I. The temperature and pressure differentials can generate mechanical energy.
J. The mechanical energy can generate electrical energy.
The electricity output is very much more than the electricity input (neglecting losses)
The final question is: Are the losses more, or less
than the extra energy extracted from the heat of the sea and the push of gravity? All that
is needed to do is design the most efficient
methods of harnessing these temperature and
pressure differentials. The sea could be replaced by a large diameter, very deep hole in
the ground filled with water warmed by solar energy. Or by a large diameter pipe running to
the top of a skyscraper building warmed by solar energy and kept full with rainwater.

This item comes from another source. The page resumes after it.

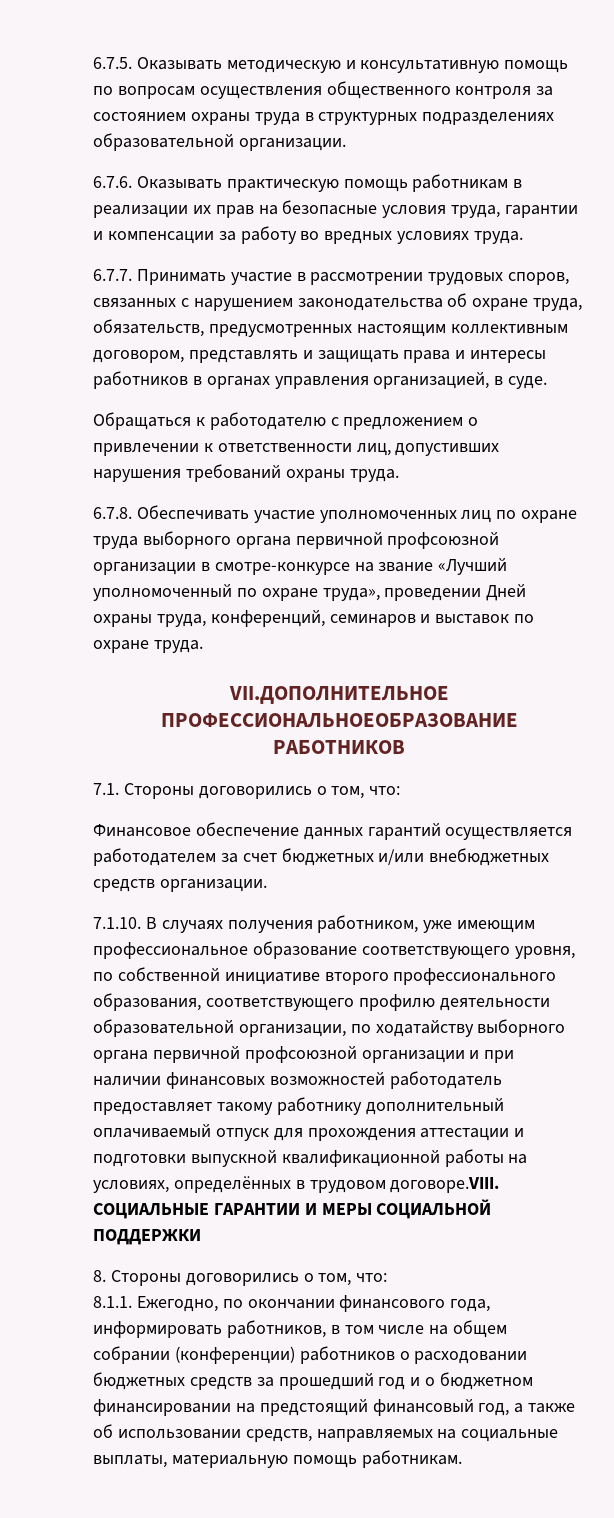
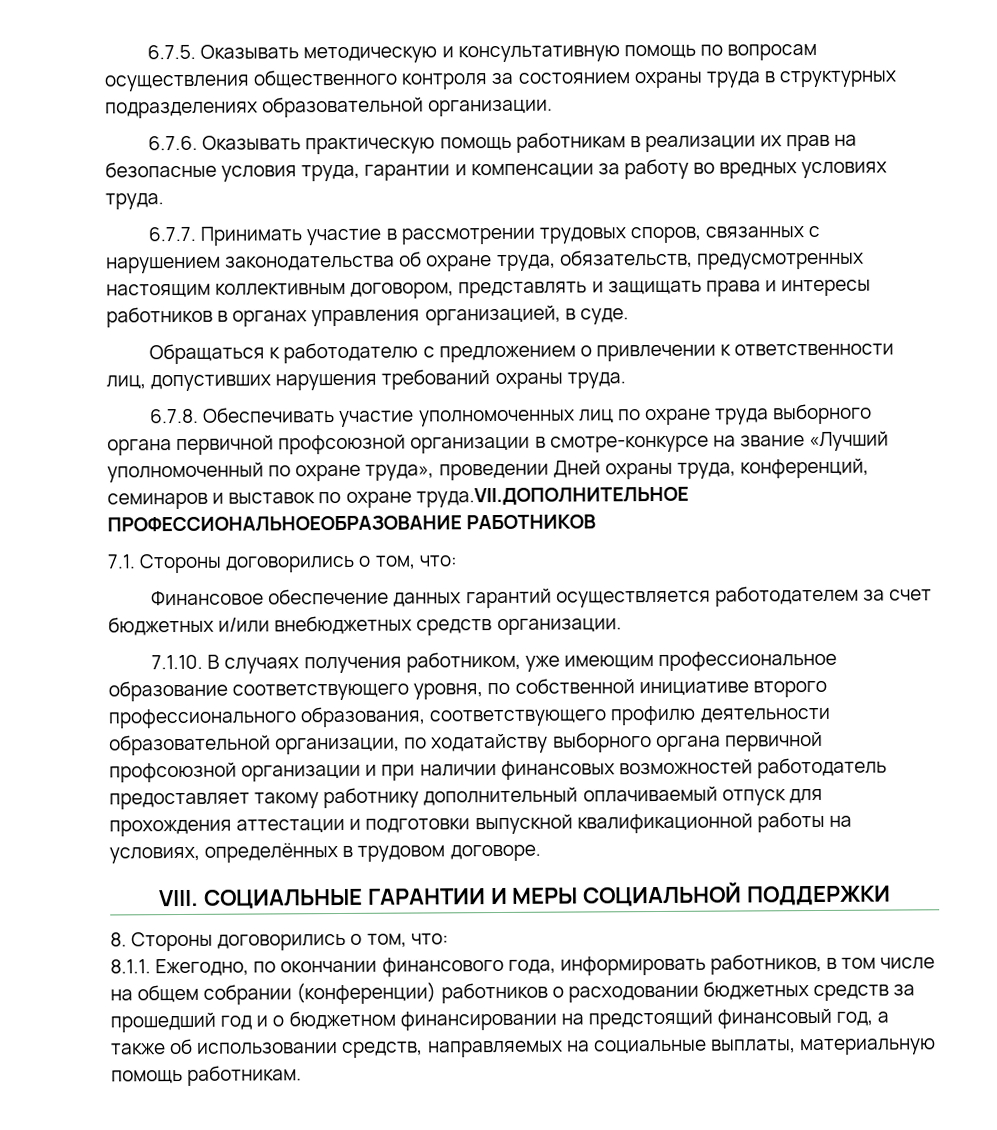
[153,640,203,653] [228,686,449,704] труда. // VII.ДОПОЛНИТЕЛЬНОЕ -> [415,486,689,508] труда.VII.ДОПОЛНИТЕЛЬНОЕ
[390,1177,500,1193] договоре.VIII. -> [449,844,541,862] [158,889,199,907] договоре. // VIII.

The heat engines could be improved Minto wheels. Mr. Minto's energy
harnessing wheels were featured in the Mother Earth News magazine many
years ago. The Minto wheels were a pair of tanks or barrels on opposite ends of a pipe,
all filled with a low boiling point liquid (such as propane). Heat on the bottom tank forced
the liquid up into the top tank, overbalancing the wheel. Gravity pushed the top tank around to
the bottom starting a new cycle. The Mother Earth News spent a lot of money building a very large
only to have it fail to live up to expectations. Rather than look
at why it failed, they discarded the whole idea as inefficient. I know why their
wheel failed. I know how to improve the Minto wheel to make it very efficient. Needed is
someone with the ability to design a turbine capable of using room temperature
pressurized water and cold pressurized hydrogen or oxygen efficiently. The alterative is to use
seperate turbines for the water and the gas. Also needed is research or experience concerning
the gases dissolving in water, whether this would be a problem.